__Problème à résoudre__: Dans l'extrait ci-dessous, relevez tout ce que les professionnels du chômage veulent redonner en faisant lever tôt.

__Extrait__:
————

06 novembre 2006

Soustache aux Ass & Dick - 4 - La Haine (PE)

La Haine (P.E.), Take 1: La voix du téléphone m'avait dit "8h30". Encore un rendez-vous de 8h30, décidémment une manie chez ces professionnels du chômage. Encore une plongée dans le métro aux heures de pointe, avec ses corps compressés, ses relents d'aftershave et de Tahiti Douche à la Vanille de Synthèse, ses petites mains manucurées qui cherchent à s'agripper à la barre déjà grasse, ses regards torves derrière des grilles de Sudoku. Retour brutal à l'étrangeté du monde.

Ils sont pleins de paradoxes, ces professionnels du chômage qui vous font lever tôt, comme tous les gens normaux, pour vous redonner le goût de l'activité, le sentiment d'appartenance à la grande famille de la production de richesses, le sens de la vie, quoi. Alors que franchement, qu'est ce qui donne plus envie de s'inscrire à la grasse mat' à vie que les heures de pointes dans le métro?

————

__Entrées de données__:
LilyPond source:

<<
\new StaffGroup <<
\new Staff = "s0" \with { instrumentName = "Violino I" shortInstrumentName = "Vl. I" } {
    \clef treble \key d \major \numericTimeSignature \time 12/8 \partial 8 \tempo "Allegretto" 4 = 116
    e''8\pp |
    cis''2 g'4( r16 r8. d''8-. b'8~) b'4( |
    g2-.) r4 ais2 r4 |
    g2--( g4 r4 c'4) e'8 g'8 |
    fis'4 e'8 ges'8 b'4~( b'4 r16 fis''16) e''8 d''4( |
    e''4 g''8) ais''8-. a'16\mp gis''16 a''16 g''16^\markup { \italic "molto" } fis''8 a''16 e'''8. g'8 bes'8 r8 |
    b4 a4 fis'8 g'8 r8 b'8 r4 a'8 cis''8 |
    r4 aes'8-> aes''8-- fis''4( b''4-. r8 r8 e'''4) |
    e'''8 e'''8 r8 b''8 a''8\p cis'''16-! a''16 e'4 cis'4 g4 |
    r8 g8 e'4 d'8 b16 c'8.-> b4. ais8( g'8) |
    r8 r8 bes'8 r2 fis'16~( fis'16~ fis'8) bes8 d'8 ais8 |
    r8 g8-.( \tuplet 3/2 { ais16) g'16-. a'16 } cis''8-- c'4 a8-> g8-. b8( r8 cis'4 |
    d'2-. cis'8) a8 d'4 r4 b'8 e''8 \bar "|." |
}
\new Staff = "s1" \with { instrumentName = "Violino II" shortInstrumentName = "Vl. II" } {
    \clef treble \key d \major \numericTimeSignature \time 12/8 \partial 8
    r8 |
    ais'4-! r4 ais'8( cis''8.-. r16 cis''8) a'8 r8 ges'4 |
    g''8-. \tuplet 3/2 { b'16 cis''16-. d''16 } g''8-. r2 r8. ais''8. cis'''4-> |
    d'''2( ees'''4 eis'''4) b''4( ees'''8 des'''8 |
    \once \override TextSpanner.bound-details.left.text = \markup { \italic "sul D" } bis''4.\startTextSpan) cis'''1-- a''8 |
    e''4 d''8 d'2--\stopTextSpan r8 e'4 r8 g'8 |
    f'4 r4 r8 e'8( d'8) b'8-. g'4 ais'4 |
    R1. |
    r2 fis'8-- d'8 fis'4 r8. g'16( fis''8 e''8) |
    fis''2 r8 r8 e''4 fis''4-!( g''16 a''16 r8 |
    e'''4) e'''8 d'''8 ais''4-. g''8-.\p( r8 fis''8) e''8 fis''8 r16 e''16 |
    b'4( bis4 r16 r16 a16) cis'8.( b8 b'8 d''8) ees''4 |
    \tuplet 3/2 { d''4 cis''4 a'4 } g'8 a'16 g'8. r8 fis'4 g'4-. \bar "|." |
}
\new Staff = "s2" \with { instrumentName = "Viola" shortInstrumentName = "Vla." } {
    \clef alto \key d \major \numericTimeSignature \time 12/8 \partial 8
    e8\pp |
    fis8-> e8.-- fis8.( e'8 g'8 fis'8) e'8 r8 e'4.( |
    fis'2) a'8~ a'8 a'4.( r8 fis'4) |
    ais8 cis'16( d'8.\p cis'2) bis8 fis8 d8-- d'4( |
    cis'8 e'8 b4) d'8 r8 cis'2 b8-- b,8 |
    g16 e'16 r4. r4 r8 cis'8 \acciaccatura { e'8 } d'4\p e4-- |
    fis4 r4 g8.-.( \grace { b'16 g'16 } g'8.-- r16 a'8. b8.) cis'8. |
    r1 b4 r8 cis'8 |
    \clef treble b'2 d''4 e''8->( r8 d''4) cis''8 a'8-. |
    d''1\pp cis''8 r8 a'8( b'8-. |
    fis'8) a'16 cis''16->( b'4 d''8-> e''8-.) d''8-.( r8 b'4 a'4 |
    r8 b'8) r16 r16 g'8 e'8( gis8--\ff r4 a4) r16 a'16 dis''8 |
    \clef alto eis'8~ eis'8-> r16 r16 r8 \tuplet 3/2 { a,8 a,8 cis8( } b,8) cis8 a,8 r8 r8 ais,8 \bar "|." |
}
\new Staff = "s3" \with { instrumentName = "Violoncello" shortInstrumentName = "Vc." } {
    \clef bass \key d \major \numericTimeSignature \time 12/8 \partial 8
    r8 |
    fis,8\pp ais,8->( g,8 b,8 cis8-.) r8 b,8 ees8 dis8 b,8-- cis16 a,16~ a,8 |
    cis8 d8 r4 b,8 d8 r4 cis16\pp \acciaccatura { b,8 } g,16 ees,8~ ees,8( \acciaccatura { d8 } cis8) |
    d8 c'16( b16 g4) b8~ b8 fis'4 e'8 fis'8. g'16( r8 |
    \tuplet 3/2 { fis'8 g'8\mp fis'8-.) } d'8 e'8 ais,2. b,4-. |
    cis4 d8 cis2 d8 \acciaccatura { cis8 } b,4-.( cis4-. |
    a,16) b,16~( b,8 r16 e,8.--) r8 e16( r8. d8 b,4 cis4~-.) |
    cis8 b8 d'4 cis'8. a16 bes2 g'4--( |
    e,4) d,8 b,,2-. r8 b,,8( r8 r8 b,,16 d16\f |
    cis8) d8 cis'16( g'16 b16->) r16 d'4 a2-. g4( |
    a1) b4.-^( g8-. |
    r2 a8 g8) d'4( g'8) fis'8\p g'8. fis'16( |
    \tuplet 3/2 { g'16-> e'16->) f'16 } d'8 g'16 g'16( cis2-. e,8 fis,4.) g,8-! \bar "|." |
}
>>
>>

————

__Résultat obtenu__:
- le goût de l'activité
- le sentiment d'appartenance à la grande famille de la production de richesses
- le sens de la vie